I have some doves who let me know when the feeder is empty as they have a habit of flying into the glass door that opens onto the deck. 
Not hard enough to hurt themselves or the glass, just enough to let me know they are there and hungry. 
It never happens any other time and the dogs don't even bother to lift their heads anymore if and when it does.


----------



## jasonvanorder (Feb 23, 2009)

Not sure why but i love mourning doves. One of my best memories as a kid would be waking up and hearing them on a cool summer morning


----------



## cedarlkDJ (Sep 2, 2002)

don said:


> I have some doves who let me know when the feeder is empty as they have a habit of flying into the glass door that opens onto the deck.


Maybe one could fly over here and give some of my birds flight lessons? (optical illusion)

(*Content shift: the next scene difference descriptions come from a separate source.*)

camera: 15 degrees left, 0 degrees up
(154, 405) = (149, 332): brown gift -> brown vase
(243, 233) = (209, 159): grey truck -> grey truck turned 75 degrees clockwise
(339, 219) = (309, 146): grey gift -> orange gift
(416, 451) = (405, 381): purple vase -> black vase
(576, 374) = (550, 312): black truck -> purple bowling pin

This guy was checking out the cam....










Peek-a-boo!










Some aerial shots....
The one foot landing....





































These were with the S40 Don.


----------



## don (Jan 20, 2001)

Nice Dennis, won't be all that long and you'll be sharing some hummingbird shots from that cam too, it looks like a keeper..


----------



## Steve (Jan 15, 2000)

Cool pictures as always.


----------



## cedarlkDJ (Sep 2, 2002)

don said:


> it looks like a keeper..


I think I'm liking the S40? First time for one of these.....

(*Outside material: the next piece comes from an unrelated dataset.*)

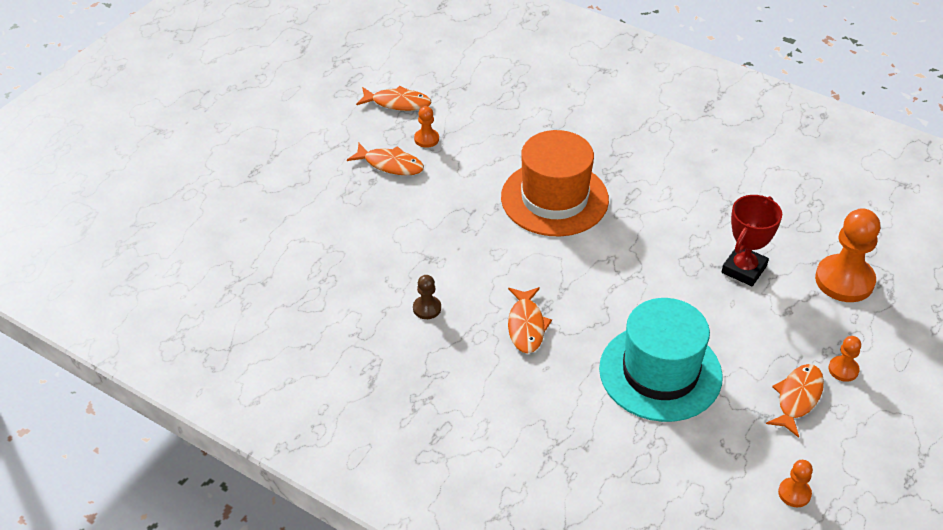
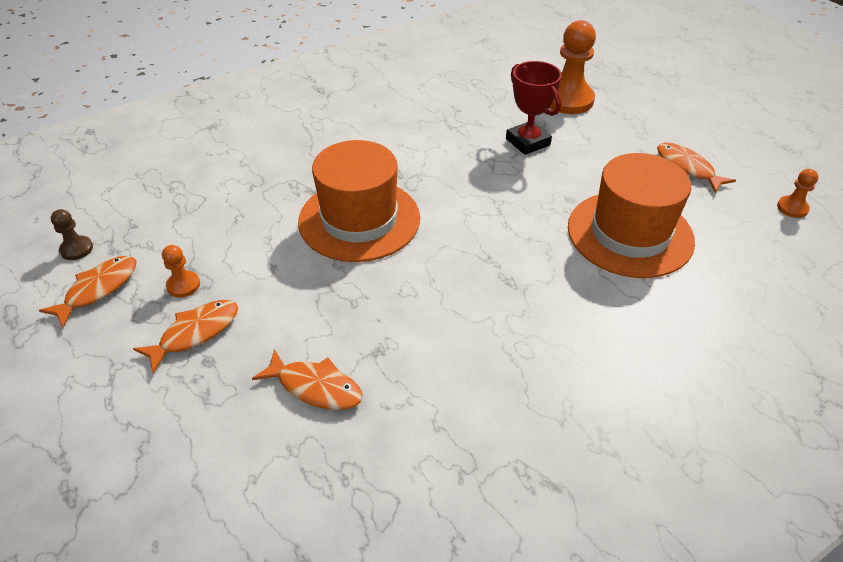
camera: 65 degrees left, 0 degrees up
(427, 308) = (457, 382): brown pawn -> brown pawn (76, 249)
(526, 326) = (527, 305): orange fish -> orange fish (315, 387)
(660, 372) = (630, 234): turquoise hat -> orange hat
(843, 369) = (663, 135): orange pawn -> none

We'll see, when I put them out in the field in a few weeks for turkeys against the Moultrie.


----------



## don (Jan 20, 2001)

Beautiful bird Dennis, congrats on the catch. The S40 cam works pretty well on turkeys too Dennis, you'll see....


----------



## don (Jan 20, 2001)

Steve said:


> Cool pictures as always.



Thanks Steve, appreciate the comment.


----------



## trout (Jan 17, 2000)

Nice!!!


----------



## cedarlkDJ (Sep 2, 2002)

*-14 degrees sunrise pics.*

Top - S40 build.
Bottom - S600 build.










*S40......*




























*S600.......*




























(Just trying to help you sell some cams Don.)


----------



## cedarlkDJ (Sep 2, 2002)

To be fair, I had to put the S600 out that afternoon. Because I know it takes better pics than the ones I showed.

Three living in harmony...










I'm surrounded!....










Incoming.....










This one got me psyched for turkey hunting. I've never seen a beard on a blue jay!










And a bunny shot.....


----------



## k9wernet (Oct 15, 2007)

don said:


> Thanks all, it isn't too exciting granted but it helps pass some time while waiting for spring to arrive.


It isn't too exciting until the hawks show up!


----------